I for one don't fancy having asteroids dropped into earth orbit. Not only that but it might be cheaper to actually mine them in situ rather than the energy requirements to drag them out of their own orbits and move them into a stable earth orbit. If you are mining them in space anyway then mine them in situ. 



Brian G Turner said:


> And now China are preparing for a moon base:
> 
> China takes aim at the moon with long-term cabin trial - BBC News
> 
> It is a little curious, now I think of it, that NASA keeps talking about developing a colony on Mars but I never read of them talking about them doing so on the moon. It's as if the USA has decided that, having been to the moon, it's not worth going back to - even to set up a base. Too risky, simply impractical, or a lack of imagination?

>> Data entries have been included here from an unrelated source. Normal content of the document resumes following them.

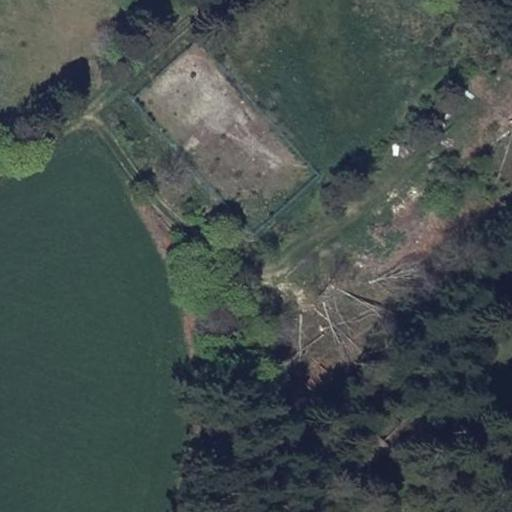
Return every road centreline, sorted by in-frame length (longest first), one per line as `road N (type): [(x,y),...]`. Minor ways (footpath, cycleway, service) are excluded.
road 1 (track): [(0,168),(90,109),(216,0)]
road 2 (track): [(90,109),(210,258)]
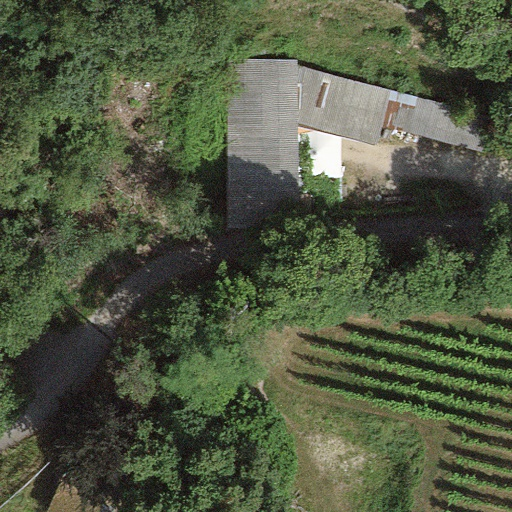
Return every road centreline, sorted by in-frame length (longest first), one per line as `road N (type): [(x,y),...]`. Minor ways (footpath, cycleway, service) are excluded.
road 1 (track): [(0,428),(53,398),(96,333),(146,285),(248,246),(511,205)]
road 2 (track): [(511,54),(391,0)]
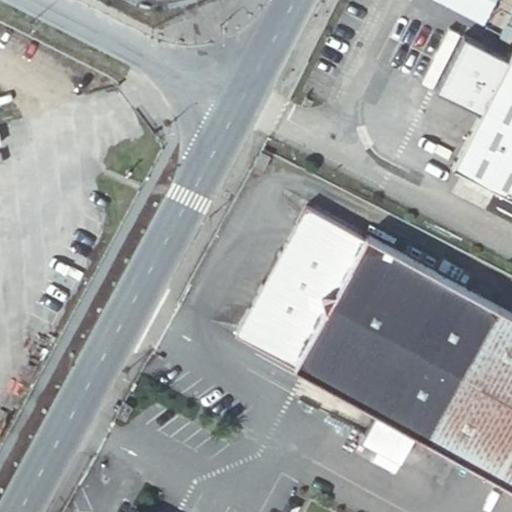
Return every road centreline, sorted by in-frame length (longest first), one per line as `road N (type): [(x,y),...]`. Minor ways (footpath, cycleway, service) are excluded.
road 1 (unclassified): [(237,98),(16,511)]
road 2 (unclassified): [(41,0),(237,98)]
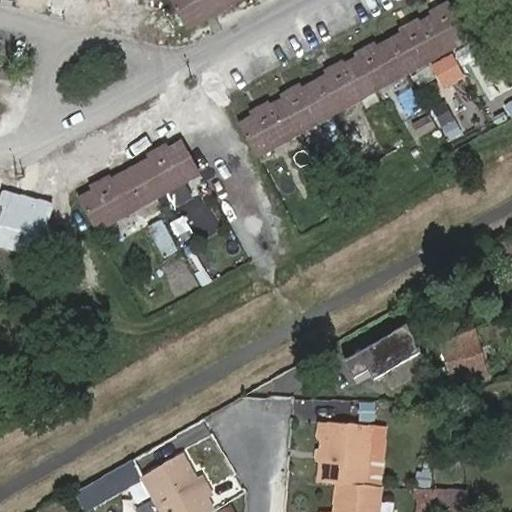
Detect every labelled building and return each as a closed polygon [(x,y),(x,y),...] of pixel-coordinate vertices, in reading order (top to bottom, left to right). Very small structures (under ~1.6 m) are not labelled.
[(168,0),(186,30),(239,0),(168,0)] [(453,6),(450,2),(448,54),(453,50),(483,34),(464,0),(453,6)] [(448,54),(450,2),(430,13),(433,17),(418,25),(415,21),(399,29),(402,35),(376,49),(373,44),(357,53),(359,58),(344,67),(341,62),(324,72),(328,76),(301,92),(298,86),(281,96),(284,101),(272,107),(270,102),(250,113),(253,118),(242,124),(261,159),(305,135),(378,93),(411,75),(448,54)] [(478,41),(458,49),(464,64),(484,55),(478,41)] [(452,54),(432,67),(446,89),(466,76),(452,54)] [(438,125),(466,109),(458,95),(430,111),(438,125)] [(152,163),(112,186),(108,182),(92,191),(95,196),(81,204),(97,234),(199,176),(182,146),(169,153),(167,149),(150,158),(152,163)] [(0,249),(40,260),(49,222),(34,218),(36,214),(15,208),(14,213),(0,209),(0,249)] [(376,382),(422,356),(416,346),(419,345),(409,327),(346,363),(356,381),(370,373),(376,382)] [(488,381),(477,336),(447,343),(458,388),(488,381)] [(335,480),(366,483),(370,422),(324,418),(320,479),(335,480)] [(145,478),(165,511),(212,511),(206,502),(213,498),(201,477),(187,453),(145,478)] [(84,508),(145,482),(137,463),(76,488),(84,508)] [(201,477),(213,498),(220,495),(206,473),(201,477)] [(376,511),(378,484),(366,483),(335,480),(332,511),(376,511)] [(466,511),(468,489),(417,486),(414,511),(466,511)] [(206,502),(212,511),(213,511),(219,509),(213,498),(206,502)]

I think NASA is on record as stating that they wouldn't do the moon landing again because the cost would essentially be total budget allocation and wouldn't actually further them in any way. Essentially the "next step" has always been Mars.


----------



## Vertigo (May 12, 2017)

SilentRoamer said:


> I for one don't fancy having asteroids dropped into earth orbit. Not only that but it might be cheaper to actually mine them in situ rather than the energy requirements to drag them out of their own orbits and move them into a stable earth orbit. If you are mining them in space anyway then mine them in situ.

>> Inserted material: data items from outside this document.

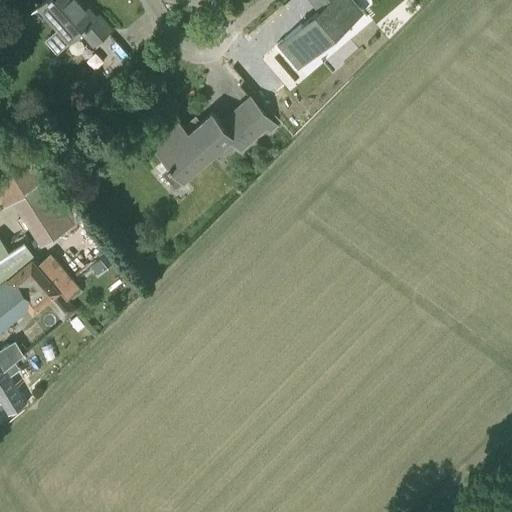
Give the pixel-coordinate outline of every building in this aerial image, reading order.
[(29,8),(22,0),(15,7),(22,14),(29,8)] [(96,16),(82,0),(44,0),(38,6),(69,41),(82,30),(94,44),(112,28),(98,13),(96,16)] [(297,67),(364,11),(354,0),(309,0),(317,9),(277,43),(297,67)] [(277,125),(250,94),(220,120),(211,110),(188,131),(174,115),(148,138),(184,178),(231,137),(241,148),(267,126),(271,130),(277,125)] [(13,200),(19,196),(46,242),(81,221),(41,156),(1,180),(13,200)] [(0,283),(5,279),(33,256),(35,255),(24,239),(8,249),(0,236),(0,283)] [(112,247),(97,259),(104,268),(119,256),(112,247)] [(80,286),(51,252),(38,263),(61,289),(68,297),(80,286)] [(33,313),(61,289),(38,263),(33,256),(5,279),(0,283),(0,329),(28,307),(33,313)] [(84,325),(76,314),(69,320),(77,330),(84,325)] [(8,371),(0,375),(0,399),(9,413),(27,401),(16,384),(26,379),(15,360),(17,359),(16,358),(6,367),(8,371)]
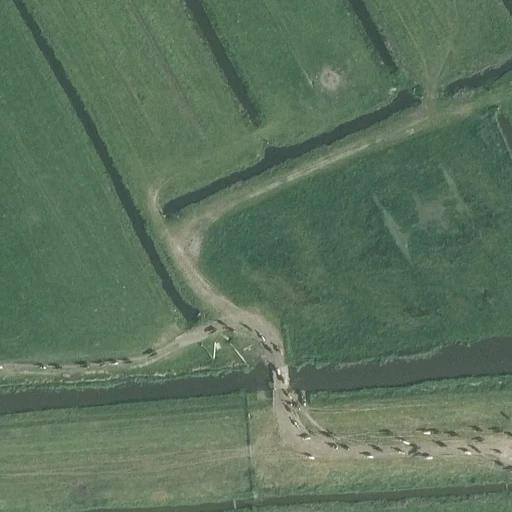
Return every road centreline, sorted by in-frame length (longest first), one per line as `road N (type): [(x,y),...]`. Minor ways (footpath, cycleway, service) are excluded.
road 1 (track): [(234,317),(165,235),(511,89)]
road 2 (track): [(288,413),(275,346),(260,324),(234,317),(135,365),(0,372)]
road 3 (track): [(511,456),(490,449),(310,452),(292,436),(290,416)]
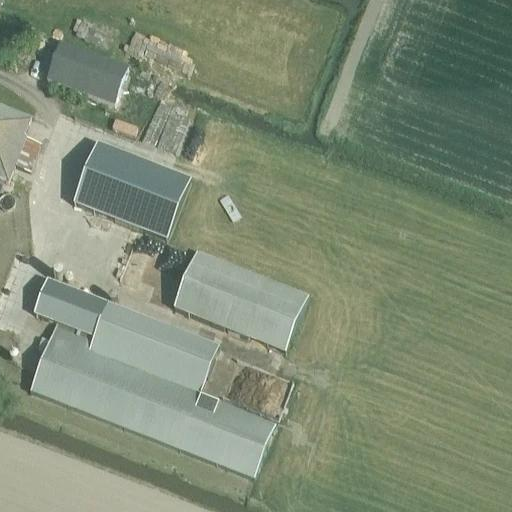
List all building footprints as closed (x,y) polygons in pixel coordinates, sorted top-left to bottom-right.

I take your point but I was thinking of ice asteroids providing fuel In which case having some here would be helpful. Though possibly easier to process the hydrogen and oxygen and just send that back. Other than the energy requirements it's not really any harder to drop a small asteroid into a planetary orbit than a spacecraft. And bear in mind there are quite a few asteroids already closer to us than the asteroid belt.


----------



## Vertigo (May 12, 2017)

Just following on from that I would mention that NASA even have plans for such captures: https://ntrs.nasa.gov/archive/nasa/casi.ntrs.nasa.gov/20130013170.pdf





> Currently, there are hundreds of candidate near-Earth asteroids (NEAs) requiring less energy than a mission to the lunar surface, yet the vast majority of these remain poorly characterized. More recently, Dr. John S. Lewis detailed how we can extract the vast resources available from our solar system in his influential book _Mining the Sky: Untold Riches from the Asteroids, Comets, and Planets_, published in 1997 [3]. Asteroid and comet mining has long been confined to the realm of science fiction, but today the technologies are available to begin transforming this endeavor from fiction into reality.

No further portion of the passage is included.